Using PRIMASK in Interrupt Service Routines
Another common use of PRIMASK is at the start of interrupt service routines. This prevents nested interrupts which could corrupt state or stack. /* ISR start */ CPSID i // Disable interrupt nesting // ISR code CPSIE i // Re-enable interrupts /* ISR end */
Again it is good practice to only disable interrupts briefly in the ISR. Some Cortex-M4 based MCUs also have nested vectored interrupt controllers to handle nested interrupts in hardware.
PRIMASK vs BASEPRI Registers
Both PRIMASK and BASEPRI can be used to mask interrupts in Cortex-M4. However there are some differences:
- PRIMASK globally disables all maskable interrupts.
- BASEPRI only masks interrupts with a priority lower than the value set in BASEPRI.
- PRIMASK disables all preemption. BASEPRI only masks interrupts allowing higher priority exceptions to preempt.
- BASEPRI requires more code to manage priority levels, PRIMASK is a single bit enables/disable.
So PRIMASK gives a simple global interrupt disable while BASEPRI allows finer grained priority masking control.
Saving and Restoring PRIMASK State
When using PRIMASK in interrupt service routines, it is good practice to save the state of PRIMASK on interrupt entry and restore it on exit. This avoids any side effects on the global interrupt enable state: /* ISR start */ MRS R0, PRIMASK // Save current PRIMASK value CPSID i // Disable interrupts // ISR code MSR PRIMASK, R0 // Restore original PRIMASK state /* ISR end */
This makes the ISR stateless and avoids unintentionally re-enabling interrupts too early or too late.
Prioritizing PRIMASK and BASEPRI Usage
As a best practice guideline for Cortex-M4 development:
- Use PRIMASK sparingly only for critical sections and ISR entry/exit.
- Use BASEPRI more broadly for managing interrupt priorities and preemption.
- Minimize the time interrupts are disabled globally with PRIMASK.
Overusing PRIMASK can negatively impact real-time performance. BASEPRI allows better control of interrupt nesting and priority levels.
Configuring PRIMASK Priority in NVIC
The PRIMASK exception type can be configured in the Nested Vectored Interrupt Controller (NVIC) via the SysTick and PendSV priority registers. Setting PRIMASK priority here controls its preemption by other exceptions when enabled.
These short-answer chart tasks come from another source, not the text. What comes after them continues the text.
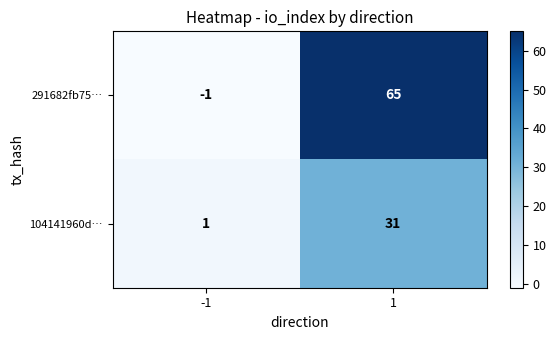

What is the total value across all series at 1?

96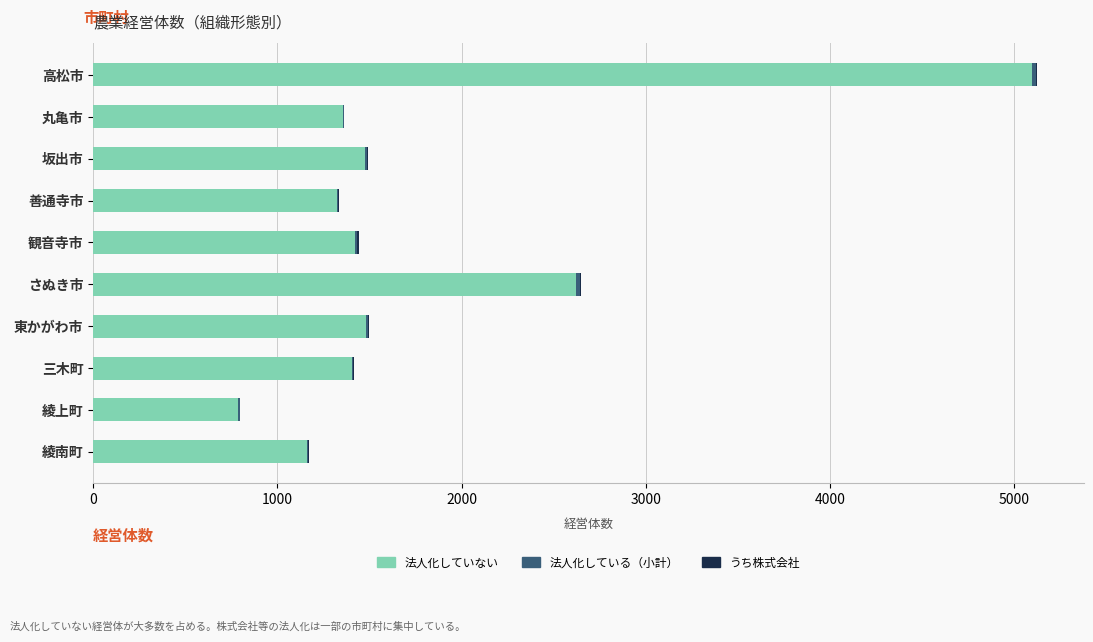

At which label does 法人化していない reach its peak?

高松市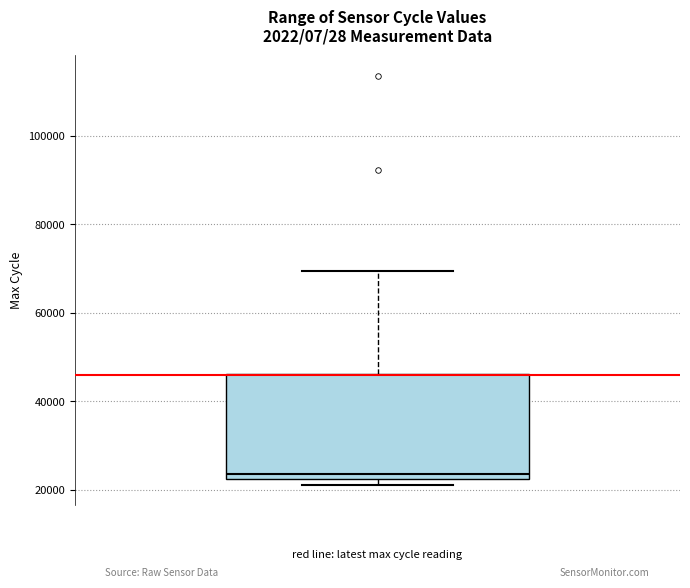

Read this box plot against the y-axis: the position of the median line, the range covered by the box, and the ends of both whiskers. The values are not printed on the chart, so give them approximately, as read against the axis.

median 24000, box 22000 to 46000, whiskers 22000 (just below the box's lower edge) to 70000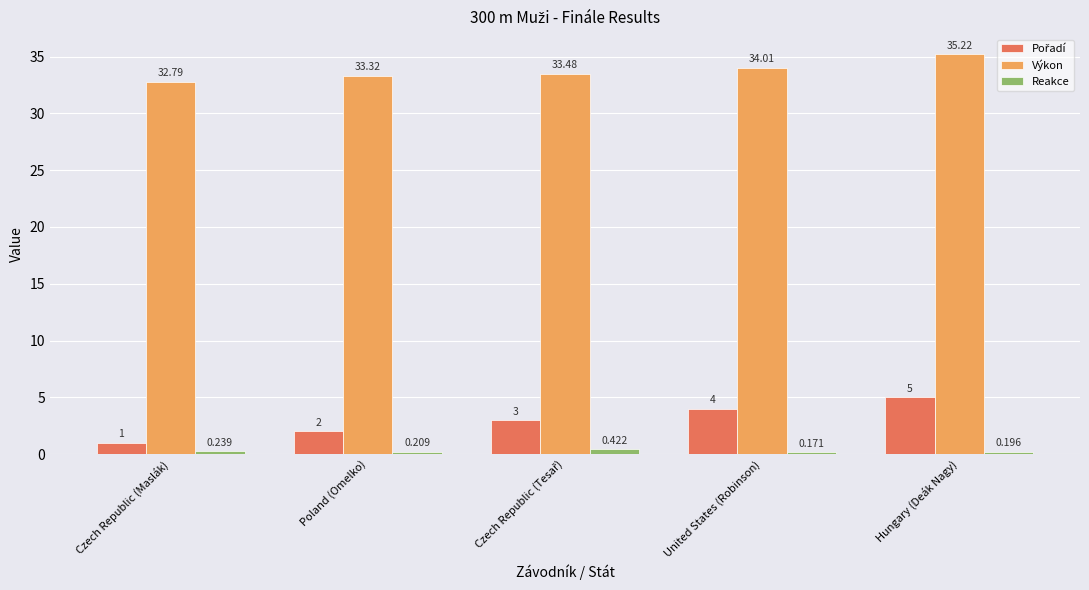

What is the label of the 5th bar from the right?

Czech Republic (Maslák)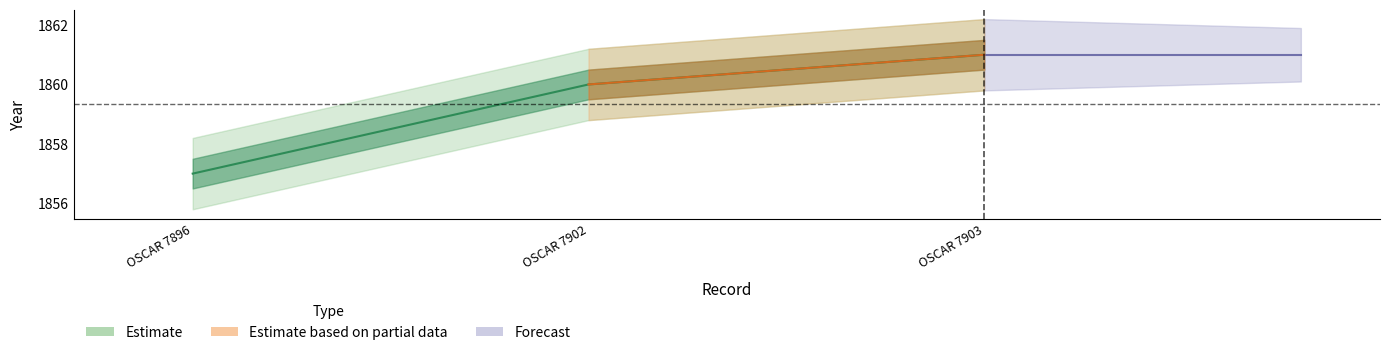

Which has a higher value, OSCAR 7896 or OSCAR 7902?

OSCAR 7902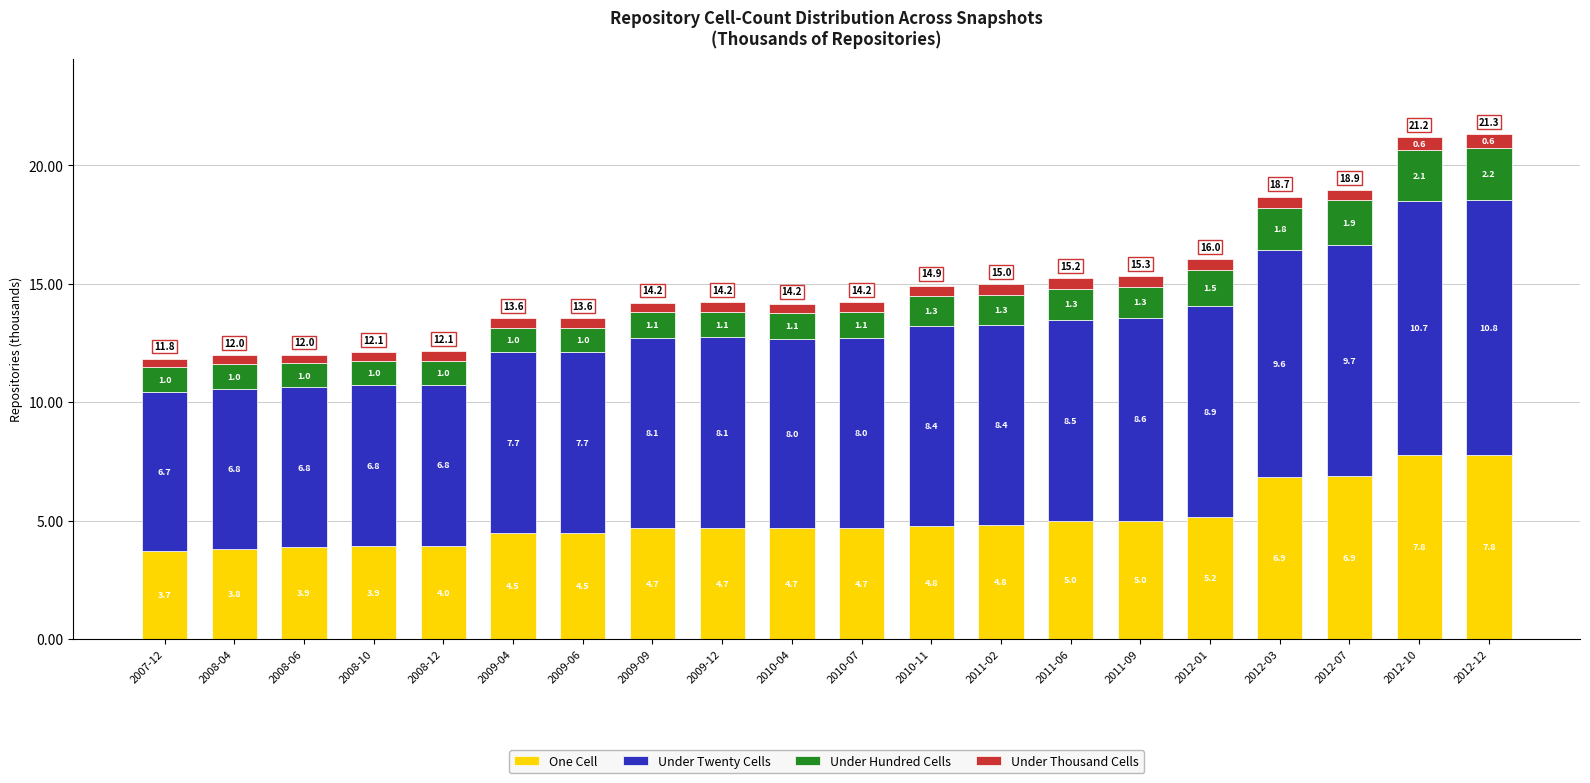

At which category is the sum across all series the highest?

2012-12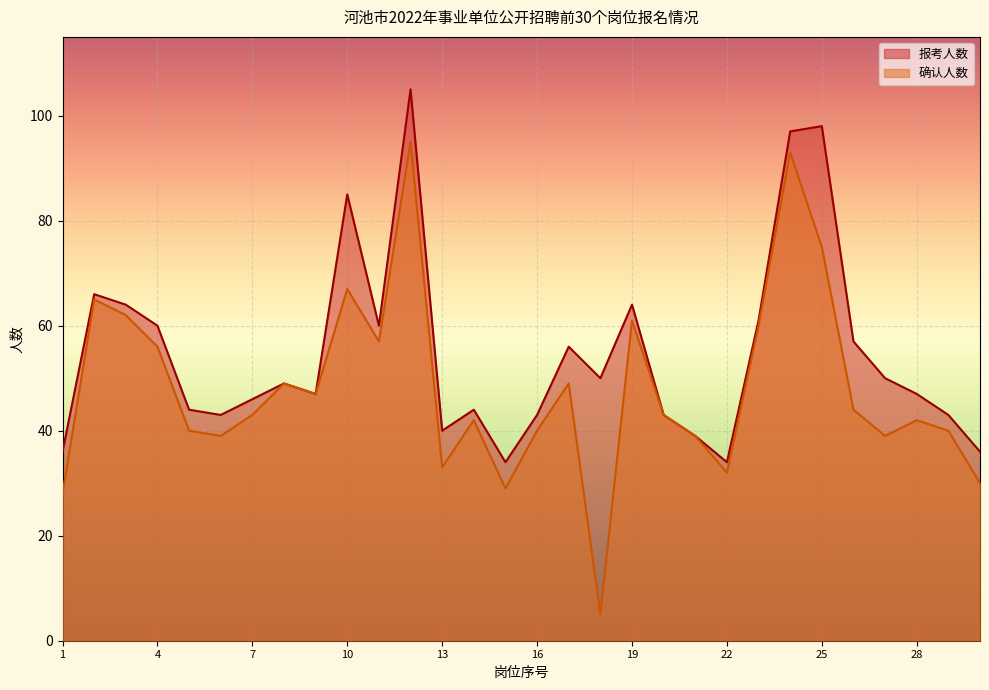

Reading left to right, extract all data points from this chart.

报考人数: 1=36	2=66	3=64	4=60	5=44	6=43	7=46	8=49	9=47	10=85	11=60	12=105	13=40	14=44	15=34	16=43	17=56	18=50	19=64	20=43	21=39	22=34	23=61	24=97	25=98	26=57	27=50	28=47	29=43	30=36
确认人数: 1=28	2=65	3=62	4=56	5=40	6=39	7=43	8=49	9=47	10=67	11=57	12=95	13=33	14=42	15=29	16=40	17=49	18=5	19=61	20=43	21=39	22=32	23=60	24=93	25=75	26=44	27=39	28=42	29=40	30=30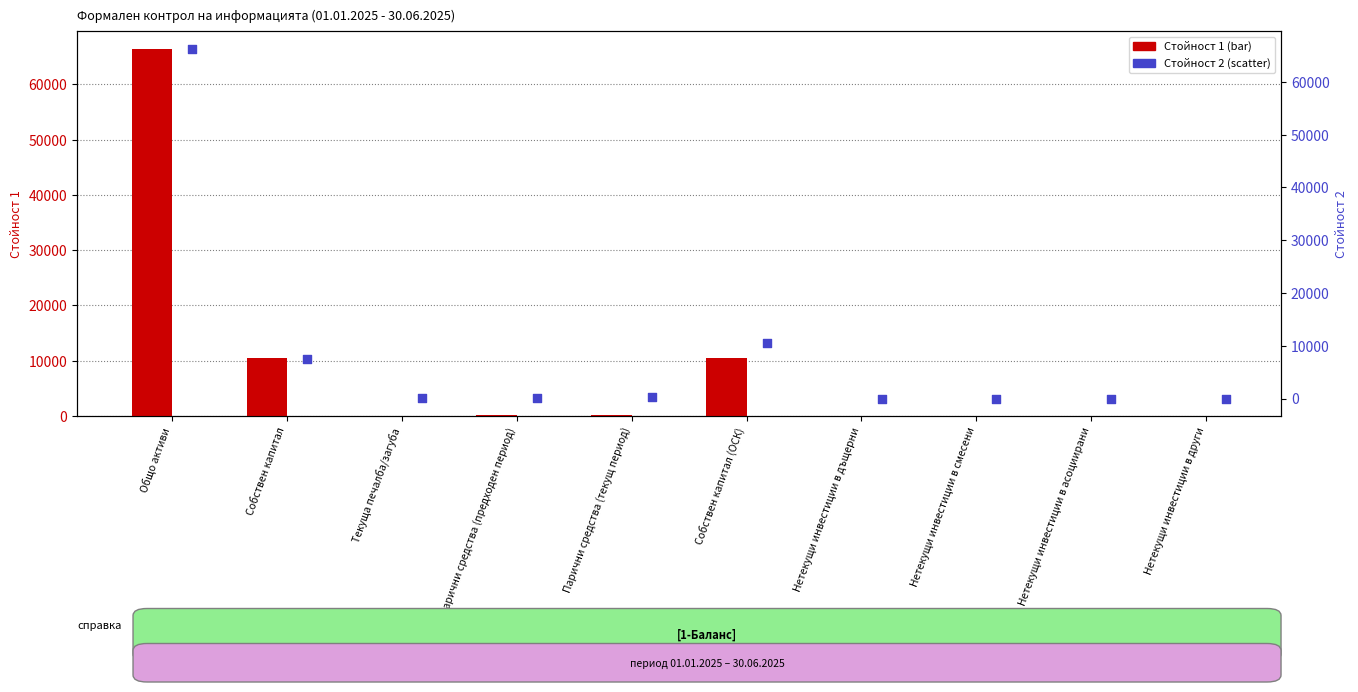

Which series has the largest total across all categories?

Стойност 1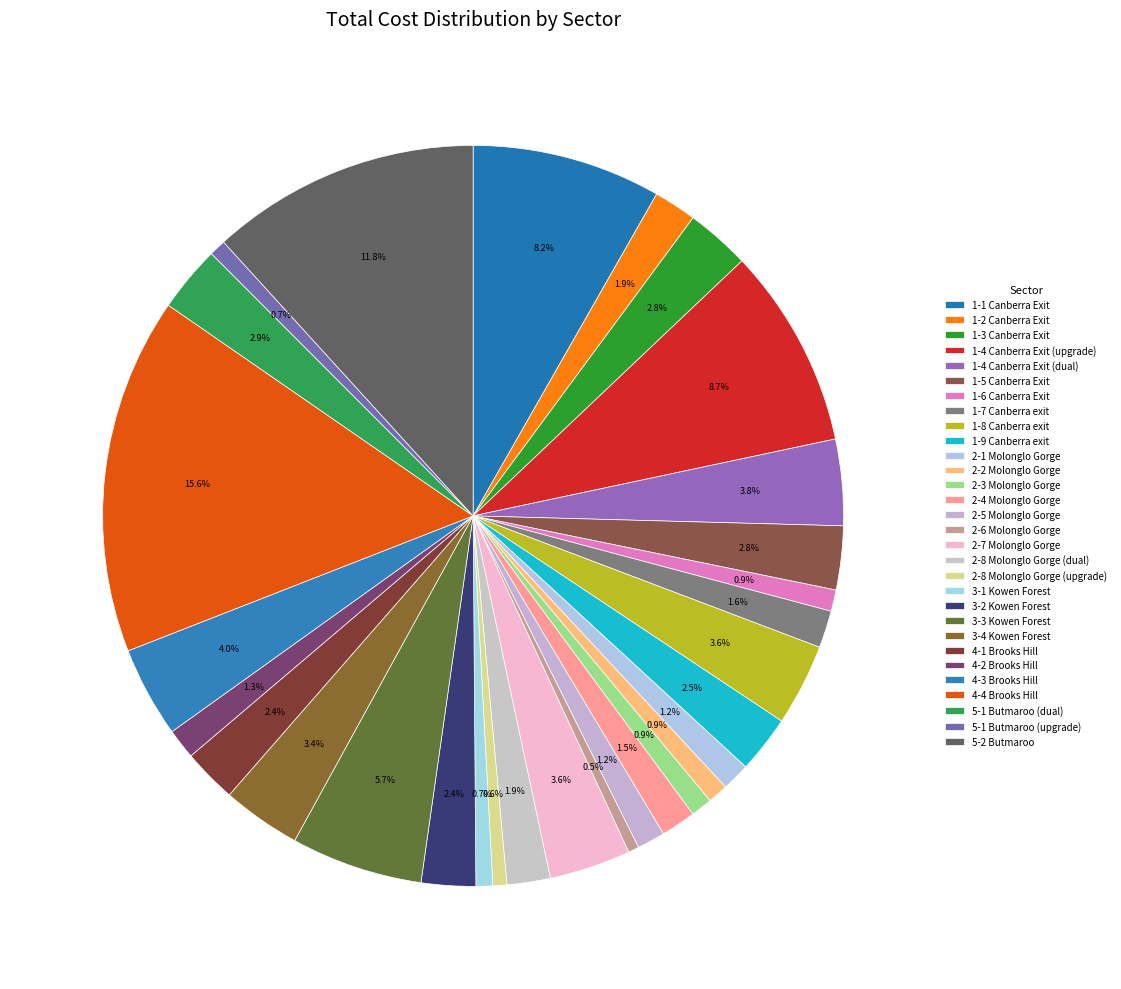

The 4-3 Brooks Hill slice represents 12% of the pie. True or false?

False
Lower numeric priority values have higher logical priority. So setting PRIMASK to low priority in NVIC allows critical exceptions to preempt even when interrupts are disabled by PRIMASK.
The PRIMASK register is a simple but powerful tool for globally disabling and enabling interrupts in Cortex-M4 MCUs. Using PRIMASK appropriately can protect critical sections of code and simplify ISR state management. Combined judiciously with BASEPRI for priority control, PRIMASK helps developers optimize interrupt response and real-time performance in Cortex-M4 application.
Understanding the PRIMASK register, its interaction with BASEPRI, NVIC priorities, and exception preemption is key to utilizing it effectively in Cortex-M4 projects.